National Post (National Edition)
‘WE CAN’T ANSWER’ BASIC QUESTIONS.
She said the government has approved more than 29,000 requests received under Jordan’s Principle since 2016, thanks to an injection of $383 million in federal funding, including for physiotherapy and mental health support.
But where Philpott sees a win, others see a government dragging its feet. In January 2016, the Canadian Human Rights Tribunal found the federal government was discriminating against First Nations children by failing to provide them with the same welfare services given to children living off-reserve, and ordered the government to fully implement Jordan’s Principle, which extends to health, education and child welfare.
Since then, the tribunal has slapped the government with three non-compliance orders, most recently in May. The government initially planned to go to court over the latest compliance order, but withdrew its case last month.
Earlier this month, Philpott said more money for child welfare would be forthcoming in Budget 2018, but didn’t provide any numbers. She has also called an emergency meeting with the provinces on Indigenous child welfare in January.
“It shouldn’t take court orders to get the government to treat First Nations children fairly, in ways that keep them safely with their families,” Blackstock said. “But they didn’t take the action needed. … So that to me is very disappointing.”
The calls to action also demand that the government eliminate the funding discrepancy between students attending schools on- and off-reserve. According to Indigenous and Northern Affairs, Budget 2016 included $2.6 billion for on-reserve education over five years. But last December, Canada’s budget watchdog reported that on-reserve schools could still be underfunded by $665 million in 2016-17.
Blackstock said she hoped the government would announce a plan to close the gap after the report came out. “But no announcement has been forthcoming.”
The TRC report also calls for annual reports on the number of Indigenous children in care, the education funding gap, and health outcomes in Indigenous communities. To date, that’s largely not happening.
“I can’t sit here today and tell you with any accuracy how many First Nations children are in care, or how many children are in care in general,” said Blackstock. “Some of these basic questions that you need to inform policy, we can’t answer.”
According to Statistics Canada census data, Indigenous children under four made up 7.7 per cent of all children and 51.2 per cent of children in foster care in 2016. In 2011, there were more than 14,000 Indigenous children under 14 living in foster care.
But Philpott said the federal government has to work with Indigenous communities to figure out how to collect more precise data. “We’re not in a world where our government should be dictating to communities that have the right to self-determination what they need to be reporting and how,” she said.

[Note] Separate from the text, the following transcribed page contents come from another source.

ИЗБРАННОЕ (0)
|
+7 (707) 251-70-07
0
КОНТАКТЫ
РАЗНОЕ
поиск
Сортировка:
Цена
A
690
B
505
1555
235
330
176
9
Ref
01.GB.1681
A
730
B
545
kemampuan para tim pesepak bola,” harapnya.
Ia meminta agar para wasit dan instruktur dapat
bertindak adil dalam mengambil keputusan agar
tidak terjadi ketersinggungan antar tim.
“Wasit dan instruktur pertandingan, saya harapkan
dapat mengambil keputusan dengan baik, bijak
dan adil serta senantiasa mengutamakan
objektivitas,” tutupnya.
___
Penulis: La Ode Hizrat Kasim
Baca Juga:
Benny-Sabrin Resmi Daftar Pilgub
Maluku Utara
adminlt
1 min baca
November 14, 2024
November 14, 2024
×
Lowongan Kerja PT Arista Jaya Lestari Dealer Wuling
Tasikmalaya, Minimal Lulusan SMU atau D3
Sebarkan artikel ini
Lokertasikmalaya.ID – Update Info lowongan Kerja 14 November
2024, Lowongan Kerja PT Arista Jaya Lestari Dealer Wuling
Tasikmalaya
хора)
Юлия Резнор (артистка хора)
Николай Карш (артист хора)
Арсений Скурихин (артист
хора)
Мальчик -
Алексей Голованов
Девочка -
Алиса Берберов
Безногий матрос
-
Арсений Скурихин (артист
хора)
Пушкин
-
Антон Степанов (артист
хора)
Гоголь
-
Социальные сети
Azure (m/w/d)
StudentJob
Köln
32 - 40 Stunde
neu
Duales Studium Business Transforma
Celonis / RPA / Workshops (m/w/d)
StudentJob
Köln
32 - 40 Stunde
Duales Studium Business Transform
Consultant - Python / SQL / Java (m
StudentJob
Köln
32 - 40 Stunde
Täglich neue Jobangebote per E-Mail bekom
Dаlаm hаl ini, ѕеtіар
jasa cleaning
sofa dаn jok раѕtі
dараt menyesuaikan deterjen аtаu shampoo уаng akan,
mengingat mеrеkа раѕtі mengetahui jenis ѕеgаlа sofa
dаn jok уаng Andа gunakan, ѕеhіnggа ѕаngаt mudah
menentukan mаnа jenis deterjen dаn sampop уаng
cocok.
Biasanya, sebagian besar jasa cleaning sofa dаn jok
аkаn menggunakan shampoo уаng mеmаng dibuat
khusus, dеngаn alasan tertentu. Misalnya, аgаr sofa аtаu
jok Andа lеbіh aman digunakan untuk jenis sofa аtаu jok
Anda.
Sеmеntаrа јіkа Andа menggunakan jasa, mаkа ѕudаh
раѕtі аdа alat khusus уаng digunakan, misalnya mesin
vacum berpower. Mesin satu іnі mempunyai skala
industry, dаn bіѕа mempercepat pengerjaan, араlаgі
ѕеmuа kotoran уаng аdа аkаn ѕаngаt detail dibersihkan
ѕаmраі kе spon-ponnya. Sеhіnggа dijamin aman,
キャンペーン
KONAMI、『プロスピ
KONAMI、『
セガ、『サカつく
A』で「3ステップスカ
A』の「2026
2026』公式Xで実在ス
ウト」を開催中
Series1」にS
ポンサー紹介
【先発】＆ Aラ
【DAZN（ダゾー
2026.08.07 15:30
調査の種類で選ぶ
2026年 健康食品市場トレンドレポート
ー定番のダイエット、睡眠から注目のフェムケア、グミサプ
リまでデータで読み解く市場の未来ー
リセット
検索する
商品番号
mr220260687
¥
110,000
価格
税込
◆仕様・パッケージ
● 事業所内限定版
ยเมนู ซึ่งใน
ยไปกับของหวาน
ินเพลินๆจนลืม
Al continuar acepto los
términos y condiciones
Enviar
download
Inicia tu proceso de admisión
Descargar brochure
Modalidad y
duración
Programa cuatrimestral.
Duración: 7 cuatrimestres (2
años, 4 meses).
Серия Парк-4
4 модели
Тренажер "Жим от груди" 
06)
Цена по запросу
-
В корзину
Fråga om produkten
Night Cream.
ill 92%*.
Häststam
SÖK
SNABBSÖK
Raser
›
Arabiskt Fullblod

There are many other calls to action that have yet to be addressed. There is, as yet, no National Day for Truth and Reconciliation, nor is there a national monument to residential schools in Ottawa. Registries of students who died at residential school and of the cemeteries where they’re buried have yet to materialize. There’s also no national research program to advance understanding of reconciliation.
Cathy McLeod, the Conservative critic for Indigenous affairs, said her major concern is that implementation of the calls to action to date has been “shrouded in secrecy,” without proper analysis or costing.
“They seem to be scattered, there doesn’t seem to be a logical process,” she said. “I think the execution and the transparency for both the Indigenous community and Canadians is quite puzzling, to be honest.”
‘Reconciliation means not saying sorry twice’
When it seeks re-election in a little less than two years, the Liberal government will have to answer for its record on the TRC calls to action. But it’s unclear how success or failure will be measured.
“People often measure progress in terms of whether boxes have been checked,” Philpott said. “But the work that we’re doing is much more than ticking off boxes.”
Still, that’s basically what the calls to action are — a list of boxes to be ticked, to help right past wrongs. And at the moment, said Obed, there aren’t a lot of check marks. “There are many things that are in flux, that have been started, but there are very few things that we can all champion together and say, ‘That was a job well done on this particular item,’” he said.
Where to go from here, then? That depends on who you ask. “We have to lobby harder every federal budget,” Bellegarde said. “That’s how you bring about policy and legislative change.”
He also said the coming Indigenous languages act is vital. “We never want to ever say that these residential schools won,” he said. “So we can still speak Mohawk and Cree and Mi’kmaq and Dene and Blackfoot and Ojibwe. We need those languages, it’s part of who we are.”
Obed said the government must come up with a concrete action plan. Moran said the national council must be set up to provide oversight. Blackstock said that, above all, the government must properly fund welfare services for Indigenous children, to prevent more children growing up without their parents.
“And the reason I’m focusing on children is that, for me, reconciliation means not saying ‘Sorry’ twice,” she said. “You cannot lament the past by perpetrating those same wrongs in the present.”